__What you have to do__: Please update the records below, changing every "dist" to "distance" and leaving everything else as it is. Leave the pictures out of your answer.
++++ Records for this task ++++
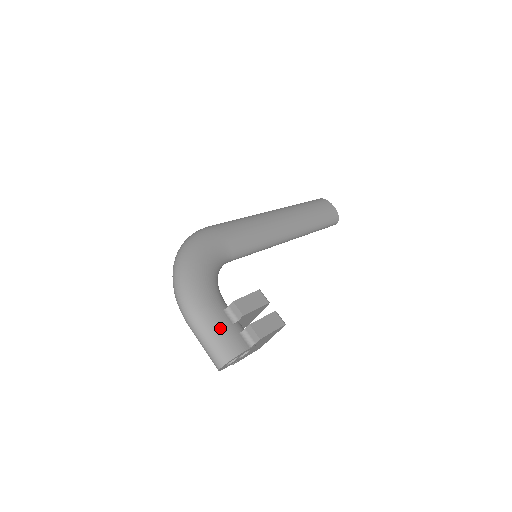
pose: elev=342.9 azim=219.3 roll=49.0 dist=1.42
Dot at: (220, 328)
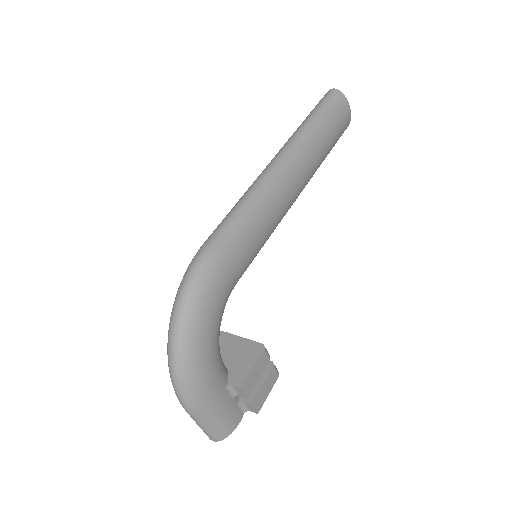
Dot at: (221, 414)
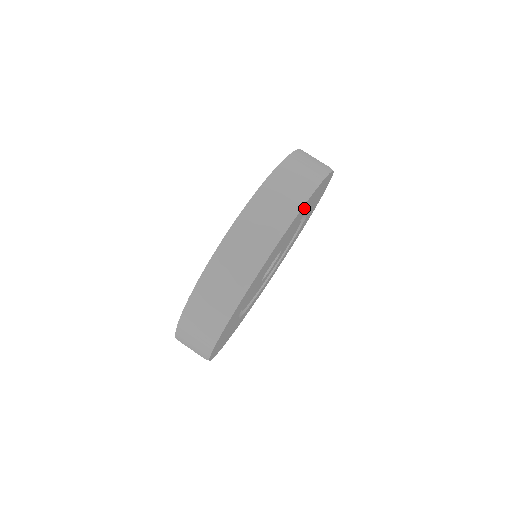
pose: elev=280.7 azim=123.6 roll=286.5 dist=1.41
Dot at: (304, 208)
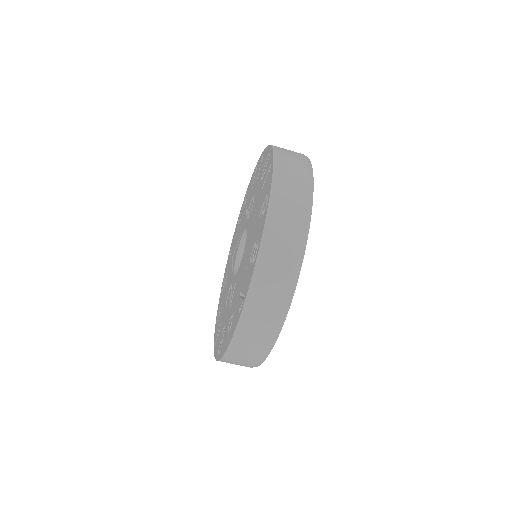
Dot at: occluded
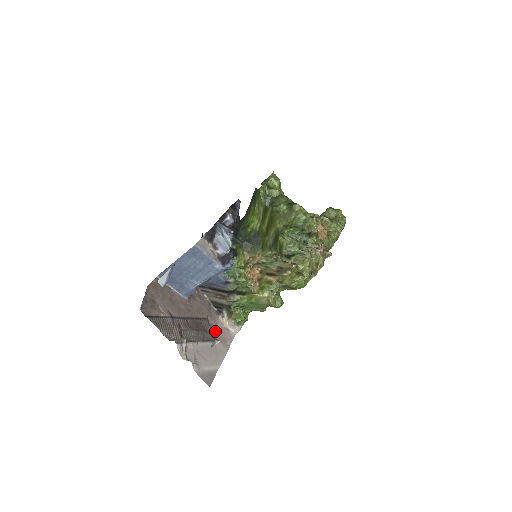
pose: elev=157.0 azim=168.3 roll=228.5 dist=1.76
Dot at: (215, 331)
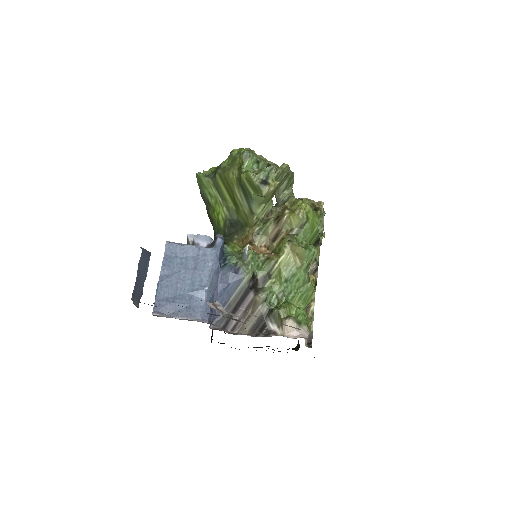
Dot at: occluded
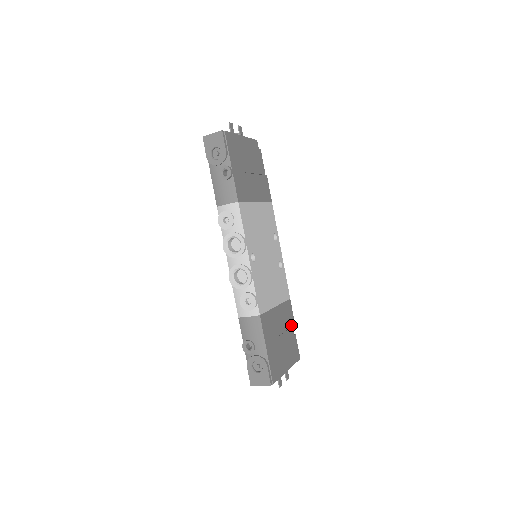
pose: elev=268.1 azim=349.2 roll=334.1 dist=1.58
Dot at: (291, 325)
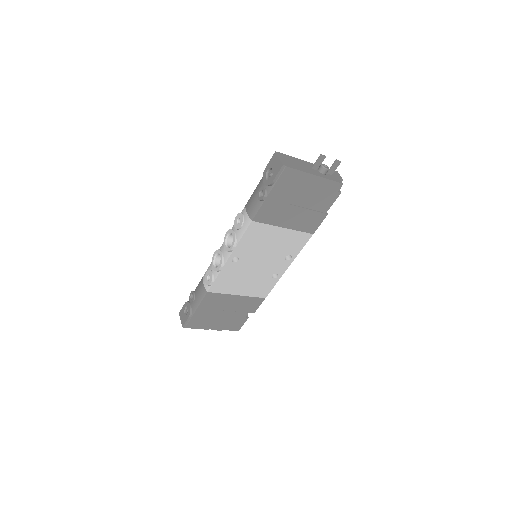
Dot at: (248, 311)
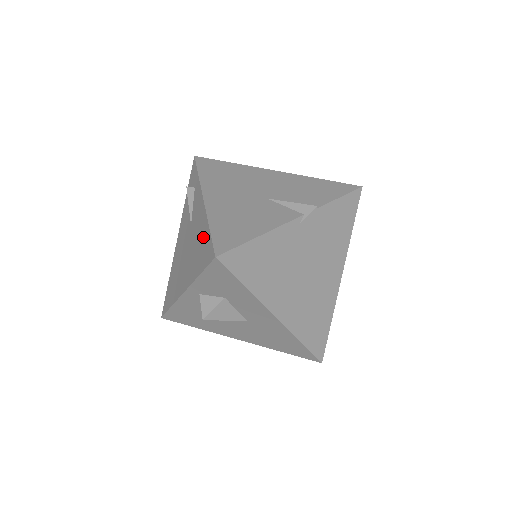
++++
__Response to the exercise__:
pose: elev=342.9 azim=219.3 roll=49.0 distance=1.42
Dot at: (220, 328)
Dot at: (221, 414)
pose: elev=280.7 azim=123.6 roll=286.5 distance=1.41
Dot at: (304, 208)
Dot at: occluded
pose: elev=157.0 azim=168.3 roll=228.5 distance=1.76
Dot at: (215, 331)
Dot at: occluded
pose: elev=268.1 azim=349.2 roll=334.1 distance=1.58
Dot at: (291, 325)
Dot at: (248, 311)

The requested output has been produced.